Tumour necrosis factor (TNF) production by T cell receptor-primed T lymphocytes is a target for low dose methotrexate in rheumatoid arthritis.

Methotrexate (MTX) is an effective immunosuppressive agent in various chronic inflammatory diseases such as rheumatoid arthritis (RA). However, its mechanisms of action are only partially understood. In this study, we assessed the effects of MTX on the differentiation of peripheral blood (PB) CD4+CD45RA 'naive' and CD4+CD45RO 'memory' T cells from healthy controls and patients with RA. Accordingly, purified T cells were primed and restimulated in vitro via the T cell receptor (TCR) in the presence of IL-2 to generate effector T cells secreting large amounts of Th1 and Th2 cytokines. We observed that low doses of MTX strongly suppress TNF and to a lesser extent interferon-gamma (IFN-gamma) production by T cells from both healthy donors and RA patients when present during T cell priming via the TCR. Similar data were obtained for TCR-primed synovial fluid mononuclear cells in RA. In contrast, production of IL-4 by TCR-primed CD45RA T cells was significantly increased upon MTX treatment. Interestingly, MTX did not enhance IL-4 production when present during restimulation of effector CD45RO T cells, although it still suppressed TNF production. The results indicate that MTX effects depend on the stage of T cell activation and identify TNF production by TCR-primed T lymphocytes as a target for low-dose MTX treatment in RA. These findings could explain the delayed clinical effects of MTX and may contribute to its potent anti-inflammatory and immunoregulatory properties.

Methotrexate specifically modulates cytokine production by T cells and macrophages in murine collagen-induced arthritis (CIA): a mechanism for methotrexate-mediated immunosuppression.
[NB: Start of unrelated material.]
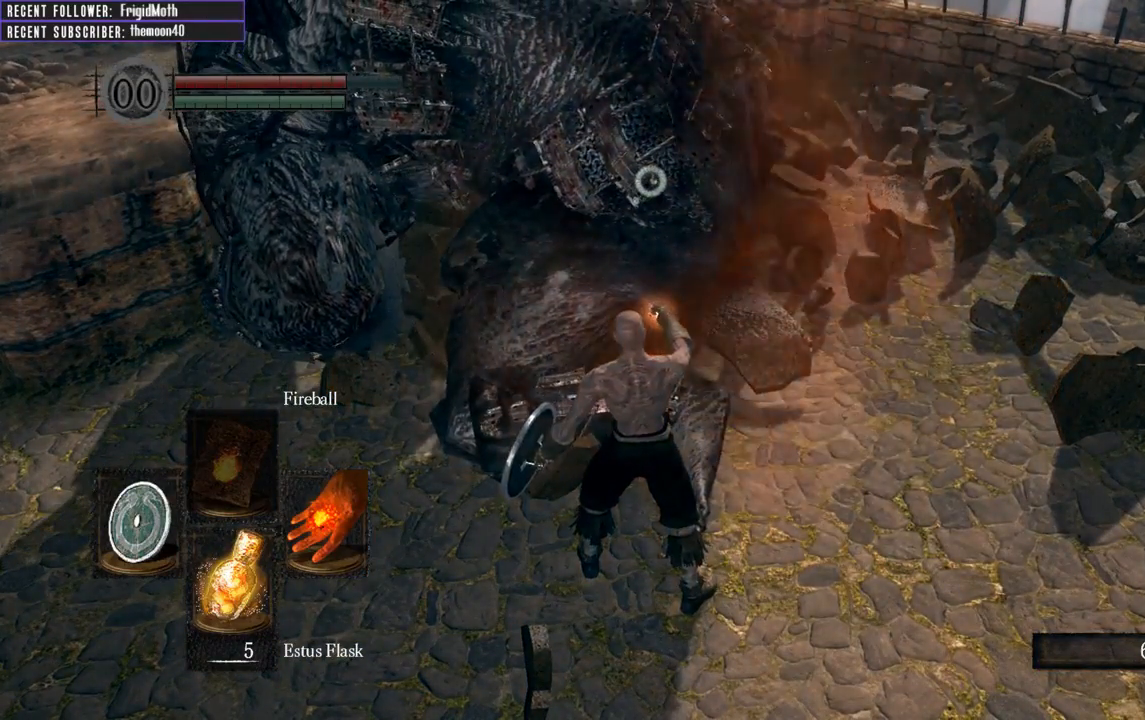
{"buttons": ["DPAD_RIGHT"], "left_stick": "center", "right_stick": "center", "events": [[83, "R1", "up"], [450, "DPAD_RIGHT", "down"]]}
Immunosuppressive therapy with methotrexate (MTX) has been established as effective treatment for patients with rheumatoid arthritis. To analyse the therapeutic potential and mechanisms of action of MTX, we determined serum cytokine levels and cytokine production by splenic T cells and macrophages in untreated and MTX-treated mice. Furthermore, we assessed the role of MTX in a murine model of experimental arthritis induced by collagen type II (CIA). MTX reduced spontaneous and IL-15-induced tumour necrosis factor (TNF) production by splenic T cells but not by macrophages from healthy mice in vitro in a dose-dependent manner. In contrast, interferon-gamma (IFN-gamma) production was less strikingly reduced and IL-4 production was virtually unaffected. In addition, treatment of healthy mice with MTX in vivo led to reduced TNF serum levels and diminished TNF production by splenic T cells and macrophages. Intraperitoneal administration of MTX prior to the onset of arthritis completely prevented clinical and pathological signs of CIA. This was associated with a striking reduction of TNF production by spleen cells from MTX-treated mice. The role of TNF in MTX-mediated effects on cytokine production was further underlined by the finding that MTX effects on IFN-gamma production were augmented in TNF-transgenic mice but abrogated in mice in which the TNF-alpha gene had been inactivated by homologous recombination. Thus, MTX specifically modulates spontaneous and IL-15-induced TNF-alpha production in mice and prevents experimental murine CIA. These data suggest that TNF production by T cells is an important target of MTX and may serve as a basis to understand and further analyse MTX-mediated mechanisms of immunosuppression in patients with RA.